EXCERPTED RECORDS: Begin

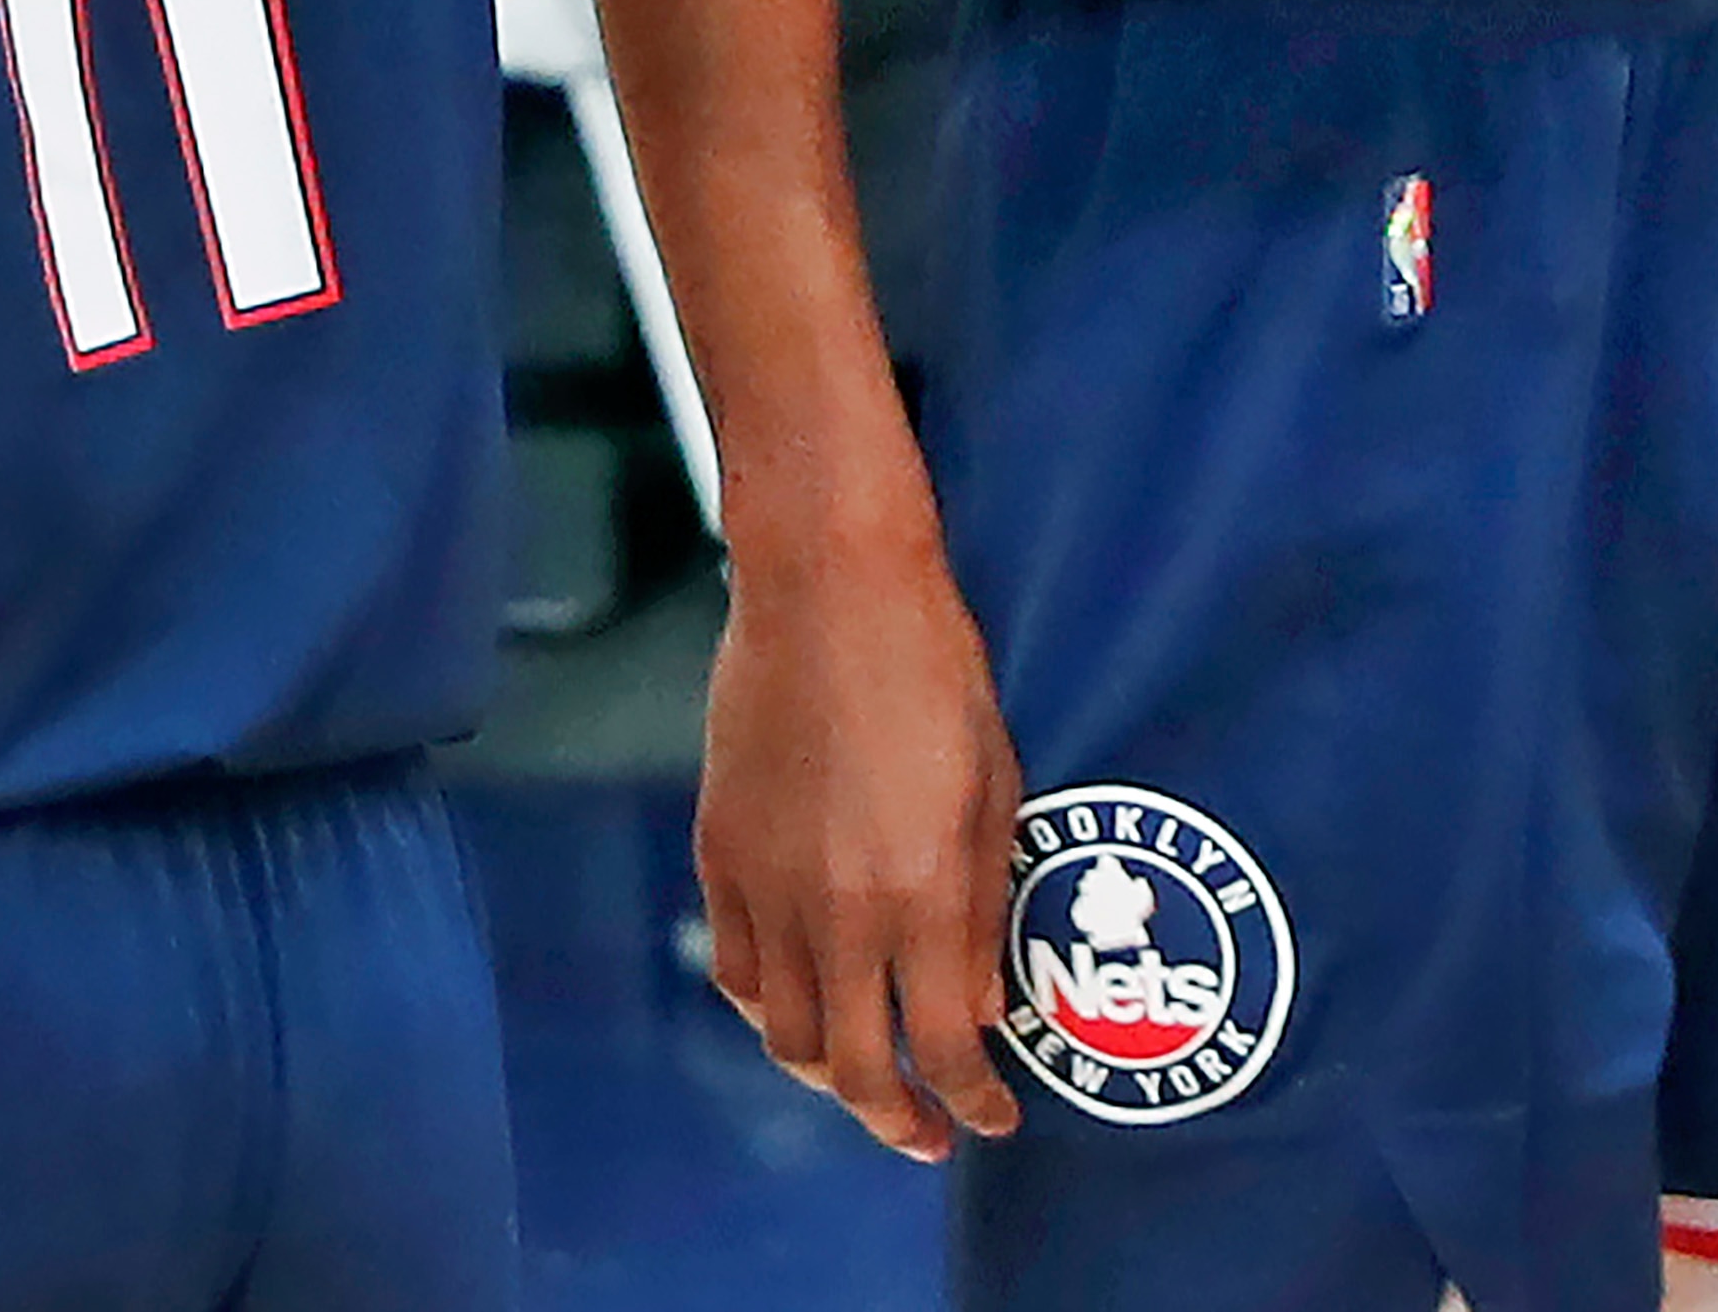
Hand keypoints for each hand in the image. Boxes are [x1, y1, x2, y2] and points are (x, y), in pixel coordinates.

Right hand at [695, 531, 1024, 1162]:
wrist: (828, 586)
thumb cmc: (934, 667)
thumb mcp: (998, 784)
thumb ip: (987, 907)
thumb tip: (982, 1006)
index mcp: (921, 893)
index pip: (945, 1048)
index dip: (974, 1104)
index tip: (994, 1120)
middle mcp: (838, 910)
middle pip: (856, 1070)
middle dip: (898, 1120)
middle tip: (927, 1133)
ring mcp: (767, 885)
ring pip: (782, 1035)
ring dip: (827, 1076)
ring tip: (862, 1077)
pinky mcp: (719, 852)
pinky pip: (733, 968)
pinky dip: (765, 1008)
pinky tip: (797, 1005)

EXCERPTED RECORDS: End

** YOUR INSTRUCTIONS **
Filter the records for the string "pinky" and copy every line that holds it.

** FINISHED TASK **
pinky mcp: (719, 852)
pinky pip: (733, 968)
pinky dip: (765, 1008)
pinky tip: (797, 1005)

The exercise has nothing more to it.